You can see this in the model forecast loop below.
In general, lower pressure means a more intense storm, especially when it comes to the strength of the winds it can unleash.
High winds are possible Saturday into early Sunday in parts of the East, possibly as far south as the coastal Carolinas, extending into New England.
This threat is highest along the immediate coast ahead of the front Saturday, as well as over the higher terrain of the Northeast. At least some downed tree limbs and power outages are possible in these areas.
Strong winds combined with snow could lead to reduced visibility and dangerous winter driving conditions in the areas of the interior Northeast, where accumulations are expected this weekend. Keep this in mind if you have travel plans.
Damaging winds are also possible this weekend in parts of eastern Canada, including Nova Scotia, New Brunswick, Newfoundland and Labrador.

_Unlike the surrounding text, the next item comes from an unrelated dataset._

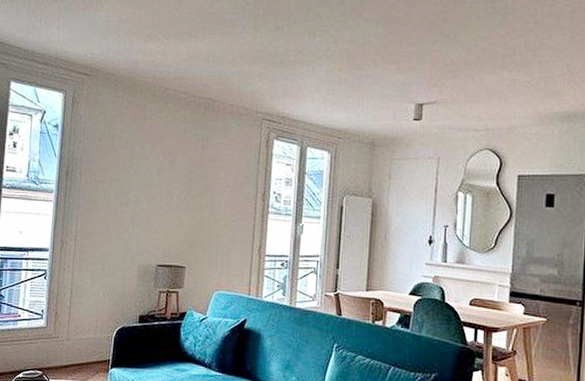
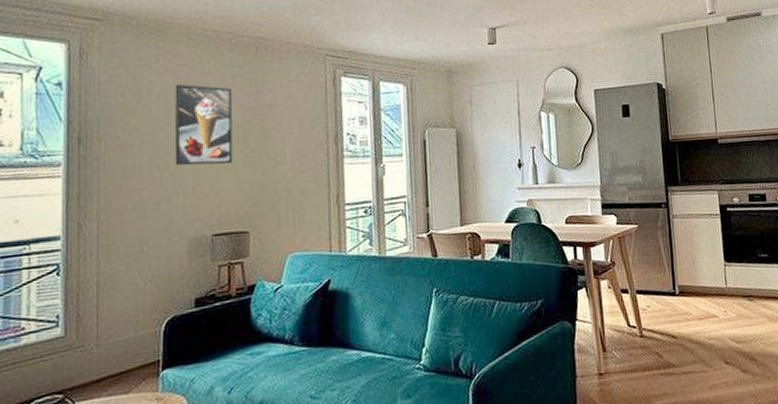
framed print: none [134,134,183,207] -> present [174,84,233,166]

In fact, the strength of the bomb cyclone as forecast by some computer models could flirt with all-time low-pressure records in eastern Canada, according to data compiled by NOAA meteorologist David Roth.
According to Roth, these existing records are generally in the 950-959 mb range in Nova Scotia, New Brunswick and eastern Québec, and in the 940s in much of Newfoundland and eastern Labrador.
Weather historian Christopher Burt noted the lowest surface pressure on record in Canada is 940.2 mb at St. Anthony, Newfoundland, on Jan. 20, 1977. That national record is at least a slight possibility by Sunday, according to some model forecasts.